Article Text
Abstract
Chronic thromboembolic pulmonary hypertension (CTEPH) is a disease with no known heritability, the cumulative incidence of which has been placed at between 0.5 and 9.1% following acute pulmonary embolism [1,2]. A majority consensus on its development has emerged predicated on the theory of disordered thrombus resolution following venous thromboembolism. This in part stems from epidemiological data but is also based on studies implicating established clinical and laboratory factors, a central theorem being that individuals respond differently to acute thrombotic insult.
Given traditional prothrombotic factors explain less than 10% of reported cases of CTEPH, we hypothesised a significant burden of disease is accounted for by unidentified genetic factors. Using an unbiased approach of exome capture, we selected 20, deeply phenotyped, young individuals (11 female) who had suffered large PE that subsequently developed haemodynamically confirmed CTEPH despite anticoagulation. Individuals with known prothrombotic tendency and significant comorbidity were excluded. Selected patients were White Caucasian origin.
Following ethical approval, DNA was extracted from 20 whole blood samples and libraries prepared. Whole exome sequencing was undertaken using Agilent’s Sure Select Exome capture kit on the Hiseq 2000 platform prior to bioinformatic analysis. 75 bp paired-end reads were aligned to the H19 Reference genome and the pipeline annotated for SNPs and indels. Intergenic, intronic and UTR variants were removed from the dataset with minimum mapping quality score and 20x read-depth coverage stipulated for variant calls.
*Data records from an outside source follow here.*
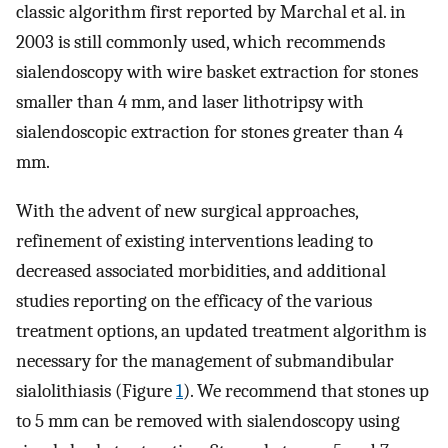
classic algorithm first reported by Marchal et al. in
2003 is still commonly used, which recommends
sialendoscopy with wire basket extraction for stones
smaller than 4 mm, and laser lithotripsy with
sialendoscopic extraction for stones greater than 4
mm.
With the advent of new surgical approaches,
refinement of existing interventions leading to
decreased associated morbidities, and additional
studies reporting on the efficacy of the various
treatment options, an updated treatment algorithm is
necessary for the management of submandibular
sialolithiasis (Figure
1
). We recommend that stones up
to 5 mm can be removed with sialendoscopy using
Consecutive filtres were applied, firstly retaining those predicted to be pathogenic flagged as splice-site, essential splice-site, missense, frameshift-coding, non-synonymous coding, NMD-transcript, within-mature-miRNA, STOP-gained and STOP-lost. Variants also present in twenty locally sourced normal controls were discarded. Additional filtres were subsequently applied to exclude variants already listed in dbSNP/1000 genomes data with remaining variants split into heterozygous and homozygous groups (Table 1). Our final candidate list contains novel DNA variants lying within pathways known to mediate both inflammation and endothelial dysfunction in the pulmonary vasculature. Detailed downstream biological analysis of our variant effects following validation measures may lead to the uncovering of novel mechanisms in this difficult disease.